Поль МоранПопробуем описать Бэбс. Какие слова избрать, чтобы сообщить рельефность тому, что ее лишено? Бэбс высокая, белокурая и абстрактная. Я наблюдала за ней в постоянном ожидании чего-то неожиданного. Мираж…. Сомнамбула… Мне хотелось найти в ее лице какие-то черточки фантазии, юмора или же следы пережитого — радости, тоски, разочарования проигранной или выигранной битвы, ну, какую-то складочку в углах губ, блуждающий взгляд. Нет. Ничего. Ни поражений, ни побед. А ведь двадцать пять лет — это тот возраст, когда черты женщины уже представляют собой как бы географию ее прошлого. Но в Бэбс, как и в ее коже, подчеркнуты лишь признаки беспрецедентного благополучия. Ее голубые фарфоровые глаза выражали некую безличную любезность. Иногда — это бывало редко и недолго, но тут нельзя было ошибиться — какая-то тень сомнения беспокоила ее: не упустила ли она чего-то в имитации изысканной, безупречной женщины, неутомимой, всегда с хорошей прической, — облик, к которому она стремилась постоянно. Но это опасение можно было тут же укротить, достаточно было пустить в ход все, что у нее было связано с элегантной внешностью. Она вытаскивала из сумочки несколько убедительных аксессуаров, пудреницу, карандаш для бровей, целый ассортимент всяких штучек из арсенала курильщицы, при этом все ее браслеты и брелки весело звенели. Каждое движение было призвано продемонстрировать, что она отнюдь не вульгарная имитация элегантной женщины, но именно само воплощение изящества и шика, — не был забыт и пульверизатор, создававший вокруг нее душистое облако (надлежит побрызгать только мочки уха). После всего этого успокоенная Бэбс снова обретала знакомую ей почву и твердость своих убеждений.

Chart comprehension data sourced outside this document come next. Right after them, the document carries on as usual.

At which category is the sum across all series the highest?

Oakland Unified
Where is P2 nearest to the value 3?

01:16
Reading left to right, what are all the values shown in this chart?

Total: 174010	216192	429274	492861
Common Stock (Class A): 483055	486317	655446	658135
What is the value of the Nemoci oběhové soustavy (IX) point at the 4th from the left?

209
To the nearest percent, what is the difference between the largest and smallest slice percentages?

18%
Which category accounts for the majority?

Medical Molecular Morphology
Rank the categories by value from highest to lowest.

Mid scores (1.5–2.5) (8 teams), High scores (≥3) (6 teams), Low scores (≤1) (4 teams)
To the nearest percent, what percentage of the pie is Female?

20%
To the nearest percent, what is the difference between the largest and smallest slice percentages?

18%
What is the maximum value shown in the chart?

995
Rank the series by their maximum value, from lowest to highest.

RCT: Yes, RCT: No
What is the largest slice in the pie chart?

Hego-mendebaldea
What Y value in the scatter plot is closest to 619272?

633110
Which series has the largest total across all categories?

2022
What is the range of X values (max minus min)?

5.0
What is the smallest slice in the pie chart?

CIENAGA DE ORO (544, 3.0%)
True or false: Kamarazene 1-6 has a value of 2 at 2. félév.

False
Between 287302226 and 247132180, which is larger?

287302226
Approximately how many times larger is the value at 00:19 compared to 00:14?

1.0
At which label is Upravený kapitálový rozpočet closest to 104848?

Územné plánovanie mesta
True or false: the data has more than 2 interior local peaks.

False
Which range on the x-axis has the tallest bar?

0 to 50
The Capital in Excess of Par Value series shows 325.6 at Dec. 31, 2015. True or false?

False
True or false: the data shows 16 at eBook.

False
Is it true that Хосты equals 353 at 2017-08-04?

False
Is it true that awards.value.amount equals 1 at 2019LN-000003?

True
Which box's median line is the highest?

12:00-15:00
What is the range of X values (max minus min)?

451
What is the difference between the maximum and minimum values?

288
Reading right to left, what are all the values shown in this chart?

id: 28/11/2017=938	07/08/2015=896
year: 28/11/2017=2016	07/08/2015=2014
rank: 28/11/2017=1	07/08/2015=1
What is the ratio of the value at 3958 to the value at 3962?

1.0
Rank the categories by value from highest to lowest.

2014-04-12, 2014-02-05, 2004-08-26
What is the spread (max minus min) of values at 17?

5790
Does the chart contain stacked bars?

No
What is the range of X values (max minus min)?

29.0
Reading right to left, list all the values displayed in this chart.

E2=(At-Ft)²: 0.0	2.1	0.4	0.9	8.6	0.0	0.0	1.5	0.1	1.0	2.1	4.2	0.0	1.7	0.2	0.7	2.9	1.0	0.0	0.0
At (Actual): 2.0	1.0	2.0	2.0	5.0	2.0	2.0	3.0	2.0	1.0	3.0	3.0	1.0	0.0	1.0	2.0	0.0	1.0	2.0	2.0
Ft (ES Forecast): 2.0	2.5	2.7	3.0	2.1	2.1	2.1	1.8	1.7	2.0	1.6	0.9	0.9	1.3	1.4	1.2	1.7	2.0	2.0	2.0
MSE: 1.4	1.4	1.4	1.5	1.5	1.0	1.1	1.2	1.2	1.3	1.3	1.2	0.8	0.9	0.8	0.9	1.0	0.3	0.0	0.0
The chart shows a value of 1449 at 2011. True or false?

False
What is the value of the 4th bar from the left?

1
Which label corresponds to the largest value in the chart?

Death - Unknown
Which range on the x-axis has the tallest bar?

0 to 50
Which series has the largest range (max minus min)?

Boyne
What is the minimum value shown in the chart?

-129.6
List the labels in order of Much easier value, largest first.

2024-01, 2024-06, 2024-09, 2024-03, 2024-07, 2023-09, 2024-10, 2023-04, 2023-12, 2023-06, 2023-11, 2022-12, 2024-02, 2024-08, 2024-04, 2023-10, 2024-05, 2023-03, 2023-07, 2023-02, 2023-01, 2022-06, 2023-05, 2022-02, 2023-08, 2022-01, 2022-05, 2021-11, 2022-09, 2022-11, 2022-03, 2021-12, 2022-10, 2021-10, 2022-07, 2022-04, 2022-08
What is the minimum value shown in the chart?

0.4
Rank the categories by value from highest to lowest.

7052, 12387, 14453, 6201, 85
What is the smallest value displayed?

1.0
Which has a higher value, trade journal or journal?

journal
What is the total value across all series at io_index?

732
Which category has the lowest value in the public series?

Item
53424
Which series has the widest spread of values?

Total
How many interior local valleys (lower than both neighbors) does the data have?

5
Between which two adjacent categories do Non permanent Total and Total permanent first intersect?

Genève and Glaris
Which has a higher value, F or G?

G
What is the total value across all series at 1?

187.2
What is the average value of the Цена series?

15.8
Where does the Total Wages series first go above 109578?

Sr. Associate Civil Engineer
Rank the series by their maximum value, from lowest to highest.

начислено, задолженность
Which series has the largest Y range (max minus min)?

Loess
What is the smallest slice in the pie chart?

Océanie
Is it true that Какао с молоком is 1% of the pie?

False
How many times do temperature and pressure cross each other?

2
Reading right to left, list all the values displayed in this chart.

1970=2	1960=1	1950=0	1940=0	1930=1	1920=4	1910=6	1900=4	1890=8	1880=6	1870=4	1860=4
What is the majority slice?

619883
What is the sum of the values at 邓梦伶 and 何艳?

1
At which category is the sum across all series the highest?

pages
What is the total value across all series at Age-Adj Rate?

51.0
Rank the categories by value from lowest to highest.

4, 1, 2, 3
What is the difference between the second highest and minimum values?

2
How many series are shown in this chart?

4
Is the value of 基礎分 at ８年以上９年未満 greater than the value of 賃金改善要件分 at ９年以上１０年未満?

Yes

Я иногда присоединялась к ней в час завтрака. Это происходило в ее рабочей комнате, куда секретарша ставила картонный поднос с очень скромной снедью. Чуточку протертых овощей, кусочек холодного мяса, баночка простокваши и чашка черного кофе — все это быстро проглатывалось. У нас оставалось время, чтоб немного поговорить. Но то, что я могла ей рассказать, интересовало ее меньше, чем полчаса этой передышки. Она снимала туфли, вытягивала ноги, делала несколько упражнений, развивающих гибкость, рекомендуемое вращение пальцами, лодыжками, затем минут на пять затихала, как бы настороже, и рассматривала свои ноги. Петля сползла? Чулок не на месте? Ведь всего не предусмотришь. Затем крупным шагом шла к окну спустить занавески и создать, как она говорила, «освещение в духе Тулуз-Лотрека».